Improve search result order
Closed, DeclinedPublic

Description

Search results ought to take article size/quality into account. This will make wikipedia more useful to users.
Example - if you were to search for “Henry football” or “Henry footballer”, currently the famous French player is way down in the list (#8 or #21), and many lesser known/minor articles are displayed first. The Thierry Henry article has 100x the content of some of the others.

Steps to reproduce example:

  1. Go to https://en.wikipedia.org/w/index.php?title=Main_Page (desktop).
  2. Type “Henry football” on search box.
  3. Click the “containing...” option that displays.
  4. Notice the “Thierry Henry” high quality article is ranked below many minor, small articles.

Related Objects

Event Timeline

Aklapper changed the task status from Open to Stalled.Aug 24 2018, 9:27 AM

Hi @Zojj, thanks for taking the time to report this!
Unfortunately this report lacks some information. Please add a more complete description to this report.
That means a clear list of specific steps to reproduce the situation, as little details sometimes matter, so that nobody needs to guess how you performed each step, describing actual results and expected results after performing the steps to reproduce, and providing a link to a public website where the issue can be seen.
You can edit the task description by clicking Edit Task.
Ideally, exact and clear steps to reproduce should allow any other person to follow these steps (without having to interpret those steps) and see the same results. Problems that others can reliably reproduce can get fixed faster. Thanks!

Aklapper changed the task status from Stalled to Open.Aug 24 2018, 12:09 PM
Aklapper added a project: CirrusSearch.

“Thierry Henry” is the 8th result here.

I don't think that "length" or "excellence" also necessarily implies "relevance"?

Size is already taken into account by the scoring mechanism (see text_word_count in P7481) unfortunately this does not help enough to move Thierry to the top.
I don't see a particular feature we don't use yet use to push this page to the top.
Perhaps football/soccer/american football ambiguity is part of the problem, Thierry is ranked #2 for henry soccer.
Thanks for reporting this but not sure we can do much for this particular query.

Thanks for thoughts.

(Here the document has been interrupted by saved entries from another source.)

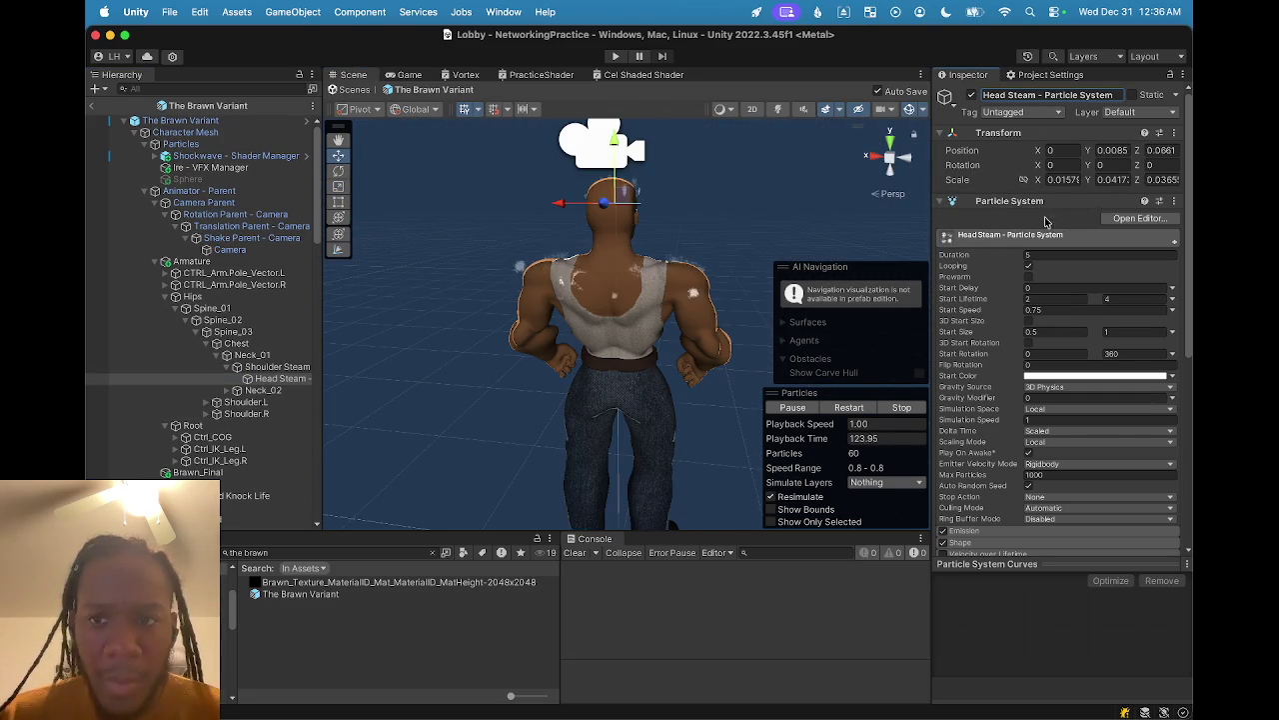
scroll(203, 326, down, 1)
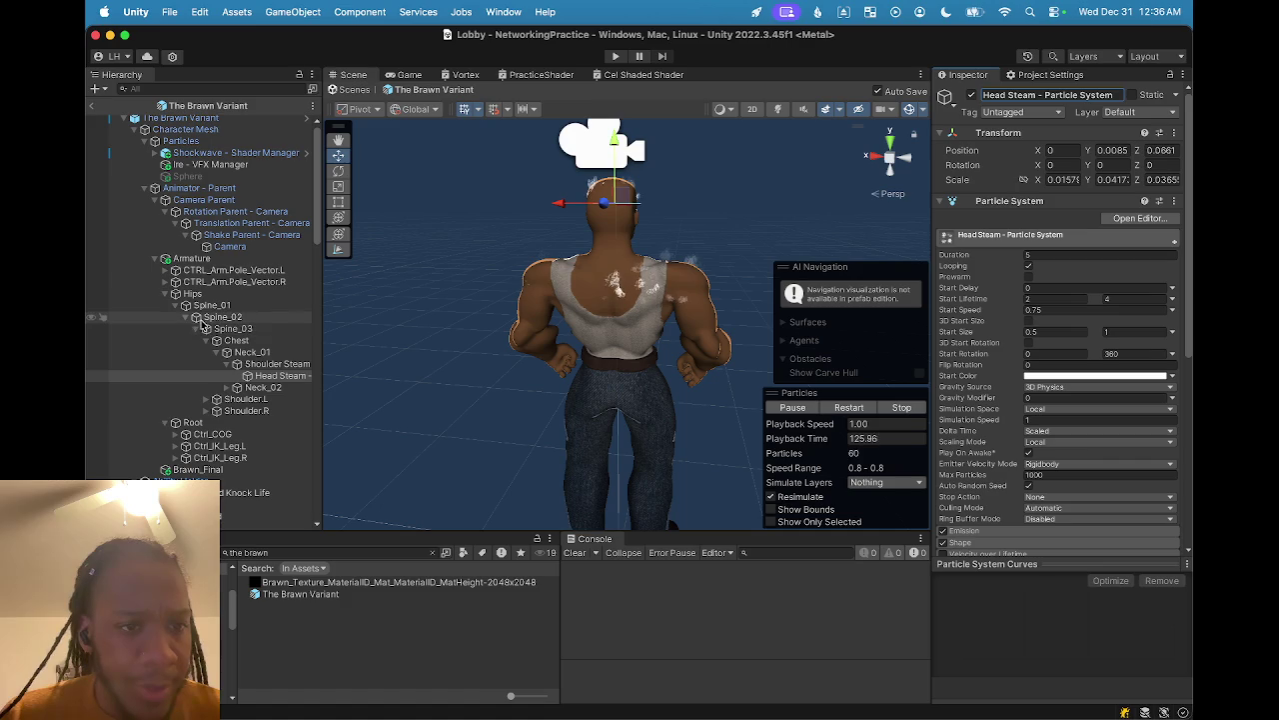
click(232, 375)
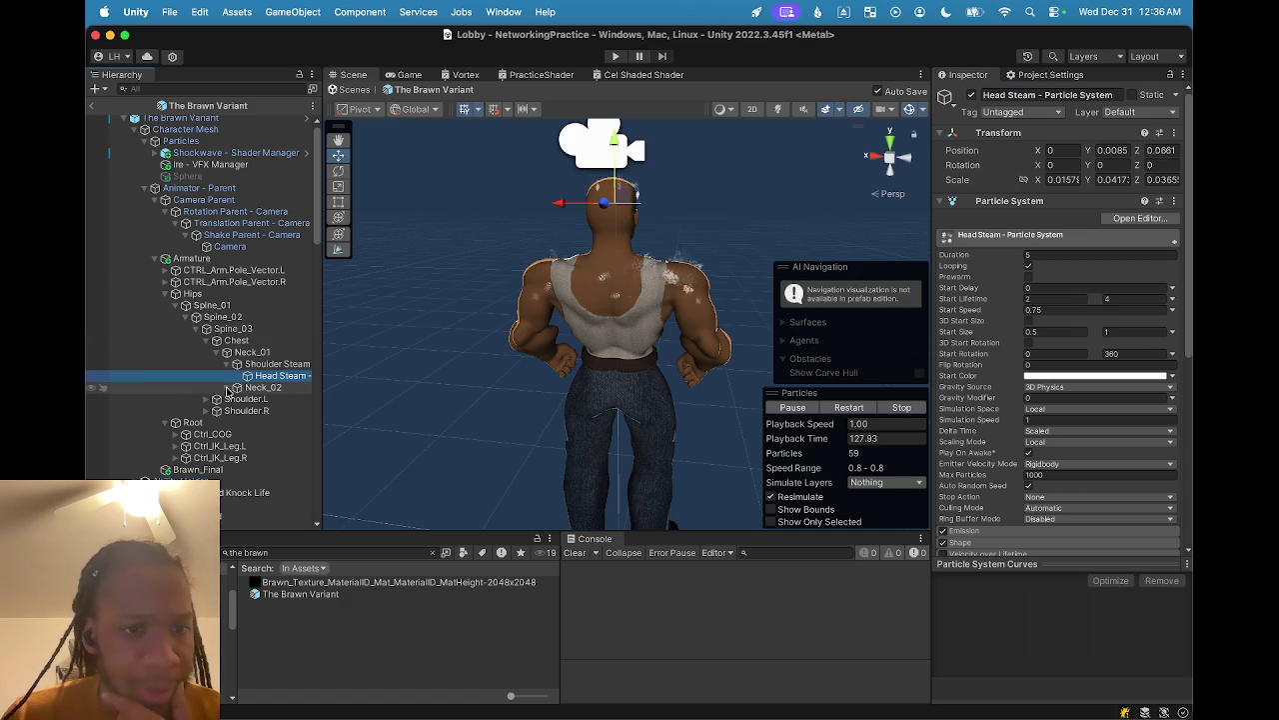
click(228, 388)
click(238, 399)
click(258, 411)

I see on the mobile search, the suggestions show a snippit of the article, eg for Thierry Henry it shows “French association football player”. In the particular search for “henry football”, I would think there is a way to prioritize on the snippit? Although I have no idea where this text is coming from...!
Also dcausse, I see “popularity” in that P7481 list, does it affect search order?

Zojj updated the task description. (Show Details)

Although I have no idea where this text is coming from...!

Wikidata.

does it affect search order?

For general info, see https://www.mediawiki.org/wiki/Extension:CirrusSearch/Scoring

EBjune triaged this task as Low priority.
EBjune subscribed.

As dcausse explains above, there's nothing we can do to improve the results of this particular query, so declining for now.